がんと診断されたら最初に読んでも大丈夫な本です

既に私自身が肺腺癌のステージ3Aで、現在は肺の一部を切除手術後、分子標的薬を服用することで、その他の癌の成長を抑制している状況にあります。

自分が癌になると、多くの関連する本や記事を読みますが、お医者さんが書いた本でも、統計的に怪しかったり、癌が治る的なところだけを強調した明らかに怪しい本も多数出回っているのが現状だと気づくかと思います。

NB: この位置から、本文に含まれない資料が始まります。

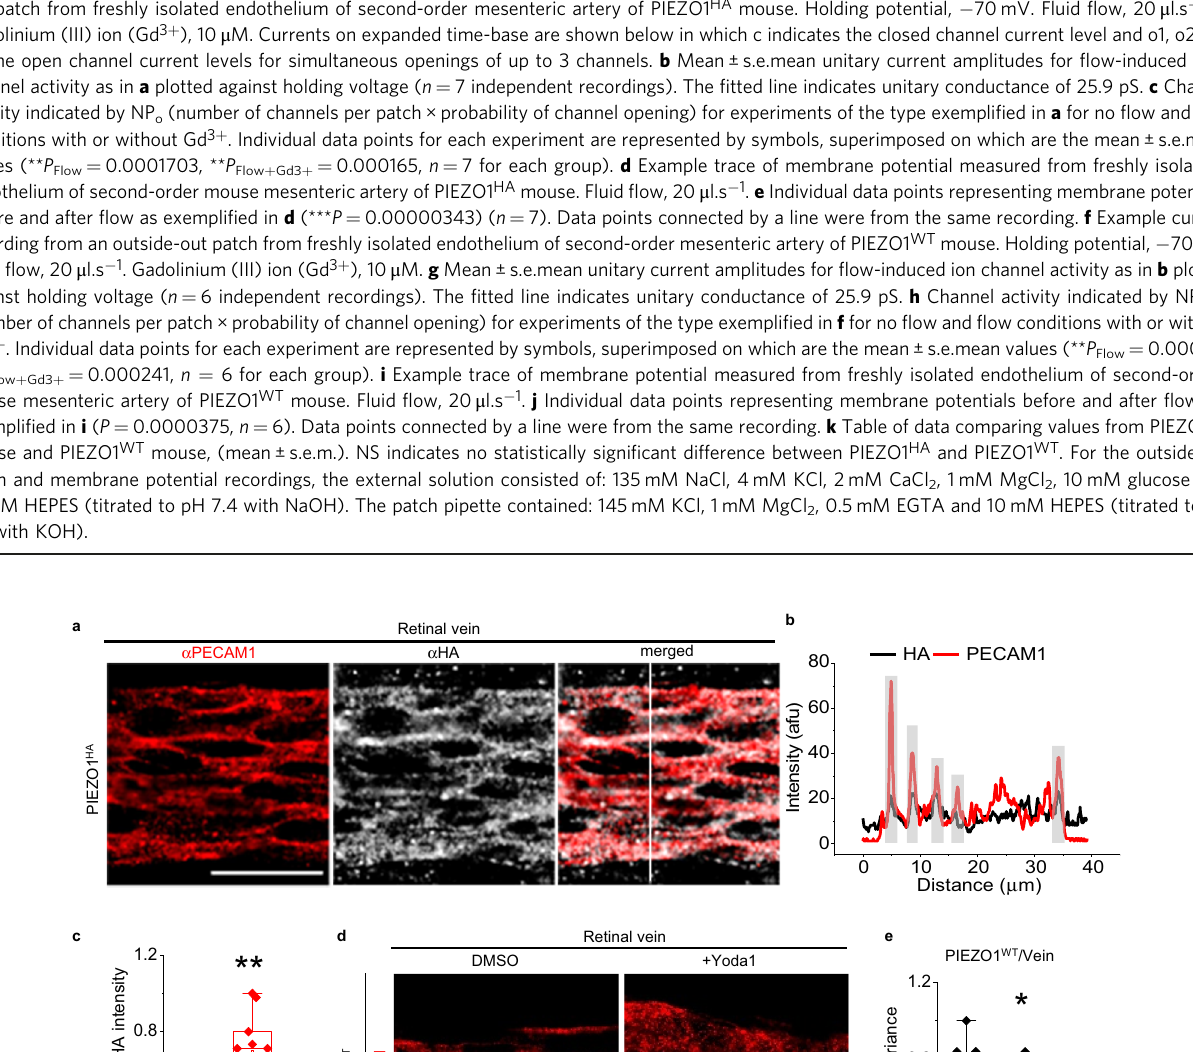
Fig. 2 Endogenous PIEZO1 is close to and can disrupt PECAM1 at cell-cell junctions. a Images for retinal vein of PIEZO1 HA mouse after immuno-staining with α PECAM1 (red) and α HA (grey). The image on the right side is a merged α PECAM1 and α HA image. Scale bar, 20 µ m. b Line-intensity plot for the vertical scan line superimposed in the merged image of a . Grey highlighting indicates cell-cell junctions. c Box-plot quanti fi cation of image intensity for PIEZO1 HA retinal veins stained with α HA antibody, shown in arbitrary fl uorescence units (afu) normalised to the background measurements in the same afu. ** P = 0.00127 for the comparison of the regions with ( + ) or without ( − ) PECAM1. Superimposed data points are average intensity of individual images ( N = 11). Data are for n = 3 independent experiments. d Data obtained after WT mice were infused for 30 min with standard bath solution (SBS) containing DMSO (the solvent for Yoda1) or 3 µ M Yoda1. Representative images of d retinal vein immuno-stained with α PECAM1 antibody. Scale bar, 20 µ m. Box-plots e show coef fi cients of variance calculated from scan lines that were vertical to a blood vessel oriented from left to right (* P = 0.02728 for Yoda1 cf DMSO in vein). Lower variance indicates less organised structure. n = 3 independent experiments and 3 replicates were used in each case. Superimposed data points are the coef fi cient of variance for individual images (DMSO, N = 9 and + Yoda1, N =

わたしは、自分がそのような経験をしたので、できるだけ癌になった後に直ぐに読める、間違いのない本を探して、不幸にも癌になった人がすんなりと適切な情報にありつけるように、この手の本を今でも時折読んでいます。

本書は、その中でもとても良心的に色々と記載されているおすすめ出来る本だと実感しました。

多くの人は、ドラマの癌患者のイメージが強かったりしますし、癌の標準治療についてネガティブなイメージを持つ人も多いように思いますが、本書ではその辺も含めしっかりと書かれていますので安心して読むことが出来ると思います。まあ自分の癌治療に関して、高額宝くじに当たるかのような特殊ながん治療に賭けるのか、統計的な過去の実績に基づいて治療を受けるのかの選択は、その人の考え方次第なので強制は出来ませんが…

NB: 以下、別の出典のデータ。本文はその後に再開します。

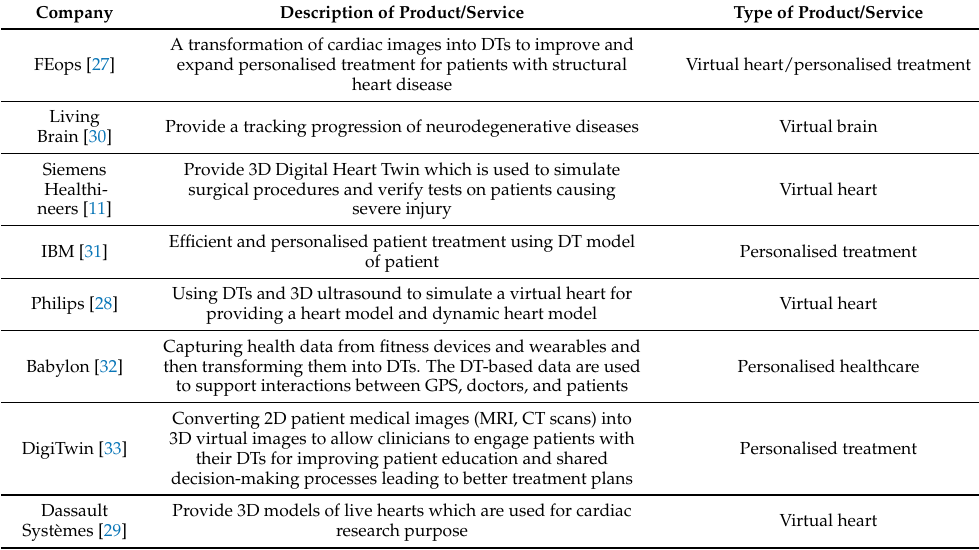
Table 4. The progression in the industry for digital twins in relation to smart personalised healthcare.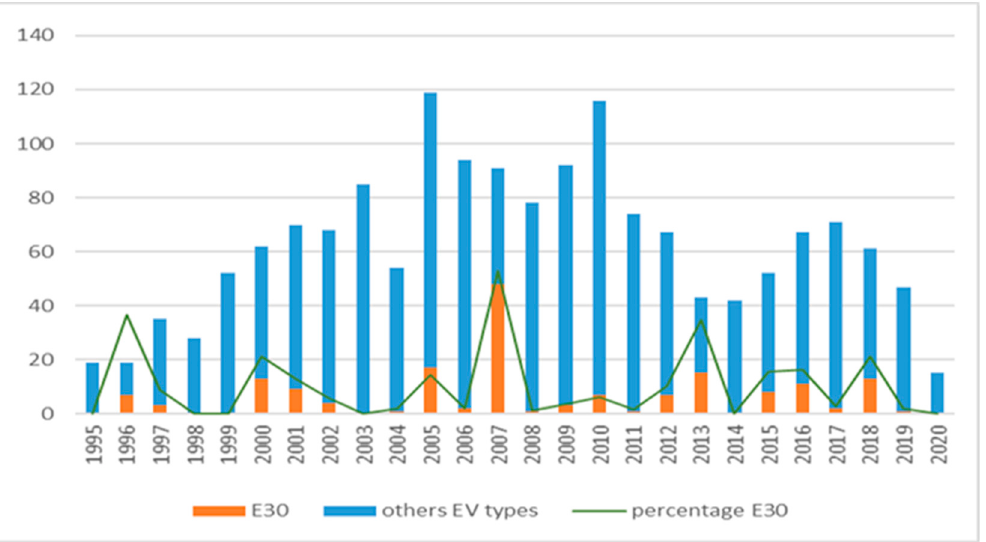
Figure 1. Annual distribution of E30 detections vs. other EV genotypes. Table 3. E30 infections with respect to the total of EV genotyped by year.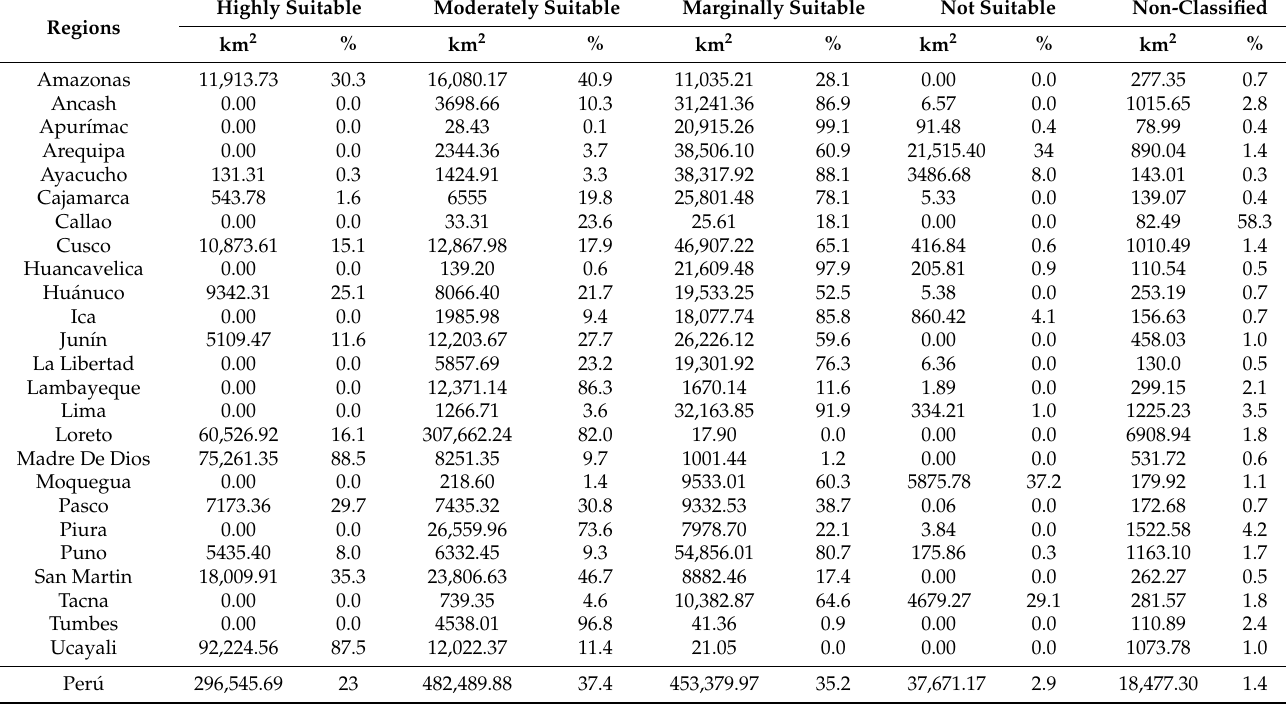
Table A4. Land suitability for cocoa cultivation in Peruvian regions, AHP–MaxEnt model.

本書は、癌のステージや告知、癌診療連携拠点病院、治療に関する解説、保険適用の標準治療、標準治療もカスタムメイドなところがあること、新薬などを始め、癌もずっと入院で暮らすのではなく、通院によって日常生活を維持することが出来るなどの情報もきちんと把握出来ます。

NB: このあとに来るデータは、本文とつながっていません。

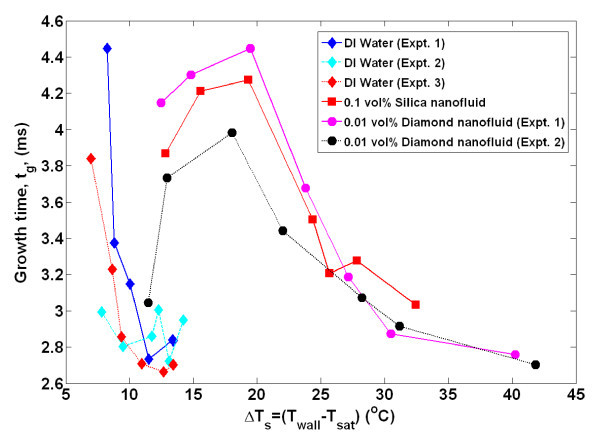
Average growth time as measured by infrared thermometry. Uncertainty in growth time is ± 20%.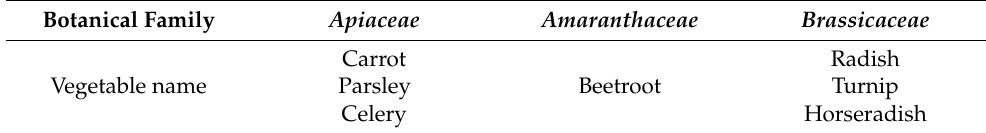
Table 2. Botanical families of root vegetables [21]. Botanical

また高額医療費に関することや抗がん剤、副作用に関しても書かれていますので、癌になった後に、一通りの必要な情報を自分の知識や考え方の基礎としてインプットするには適した本だと思います。

今のところ、癌になってからまずは読んでみた方が良いとお勧めできるのは、本書と「津川友介、勝俣範之、大須賀覚共著(2020)『世界中の医学研究を徹底的に比較してわかった最高のがん治療』ダイヤモンド社」の2冊です。

お勧めの理由は、癌や癌治療に対してニュートラルな考えを持っていた方が良いと思うことと、本書でも触れている「3た論法」つまり「使った」「治った」「効いた」につられて、それを信じてしまうと、結果的に自分の命が軽んじられることになってしまうので、そのようなものに最初に飛びつく前に、きちんとした現状を把握しておくことが重要だと思うからです。

本書は会話形式だったり、イラストや要点で理解しやすく書かれていますので、良心的だと思います。癌になると直ぐに自分の死に関して向き合うことになりますが、まずは気の動転を落ち着かせるためにも、じっくりと本書を一読してみてはいかがでしょうか?

また、身内や友人などで癌になった人がいたら、ネットなどで変な情報を癌患者に伝えるのではなく、まずは本書を一読してから自分なりに癌に対処するにはどうするのかを理解した上で、会話されると良いかと思います。本書のような内容が癌になったときにそばにあると良いですね。